Schweitzer: Die Wirtschaft muss insgesamt einen hohen Preis für diesen Kompromiss zahlen. Denn das Sondierungspapier bürdet den Unternehmen höhere Lohnzusatzkosten, mehr Bürokratie und neue Regulierung auf.

Zugleich vermisse ich an vielen Stellen notwendige Impulse, damit in unserem Land mehr investiert wird. Immerhin gibt es hoffnungsvolle Ansätze bei den Themen Breitbandausbau, Bildung und Verkehr. Bei möglichen Koalitionsverhandlungen muss es darum gehen, diese Perspektive der Investitionen in die Zukunft noch zu verstärken. Denn weniger Investitionen heute bedeuten morgen weniger Wachstum und Wohlstand. Deshalb werbe ich weiter dafür, den Unternehmen mehr Freiraum zu ermöglichen.

'SWP': Welcher Punkt am Sondierungsergebnis müsste aus Sicht der Wirtschaft am dringendsten nachgebessert werden?

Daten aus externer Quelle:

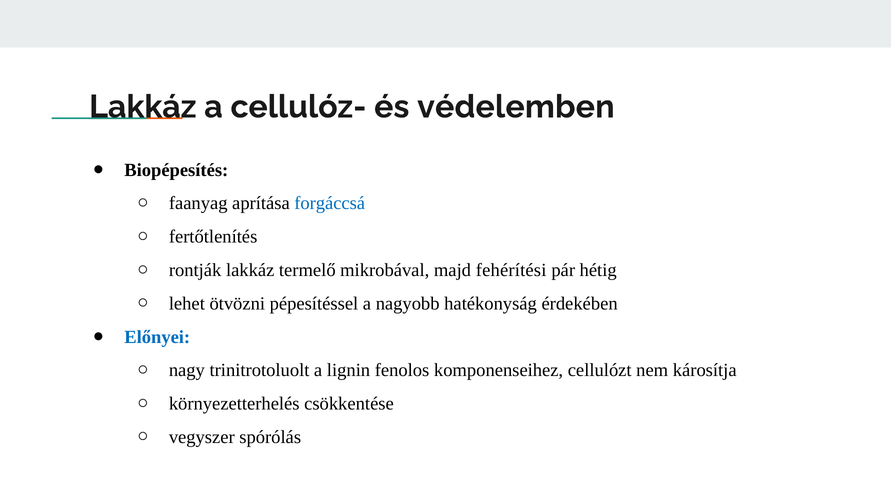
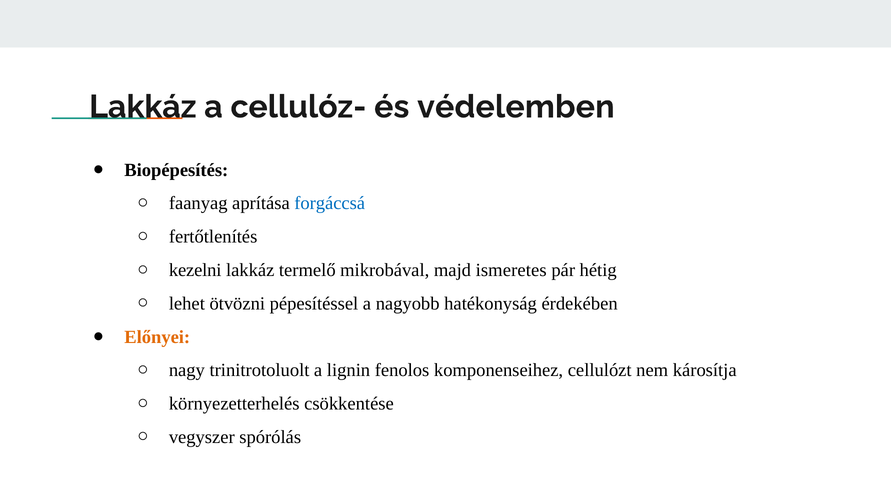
rontják: rontják -> kezelni
fehérítési: fehérítési -> ismeretes
Előnyei colour: blue -> orange
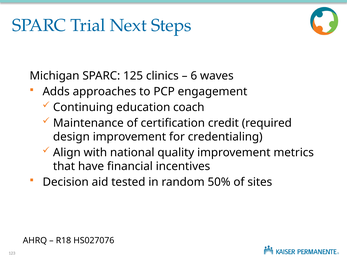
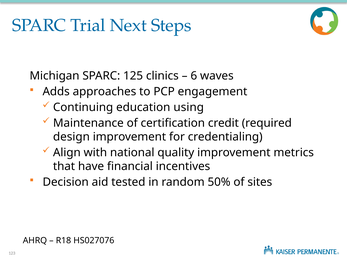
coach: coach -> using
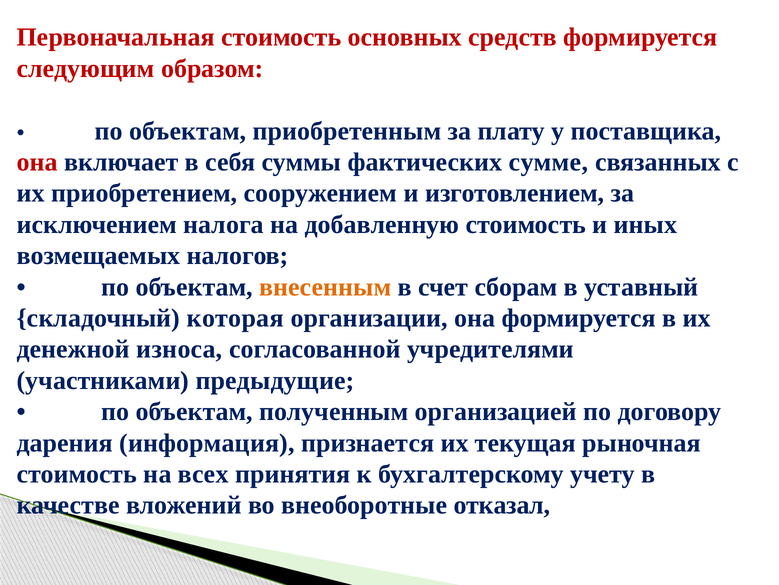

Schweitzer: In der Steuerpolitik kann nach den rasant wachsenden Steuereinahmen mit jährlichen Rekordniveaus nicht alles einfach so weiterlaufen wie bisher. Die vorgesehene Mini-Entlastung geht an vielen Unternehmen komplett vorbei und ist angesichts zusätzlicher Belastungen an anderer Stelle das falsche Signal.

Wir können es uns als Deutschland nicht leisten, die Wirtschaft hierzulande noch stärker zur Kasse zu bitten, während wichtige Wettbewerber wie die USA, China, Großbritannien und Frankreich die Unternehmensteuern senken. Ich glaube, bei der Steuerentlastung ist noch spürbar mehr drin als dieses kleine bisschen Mehr als nichts."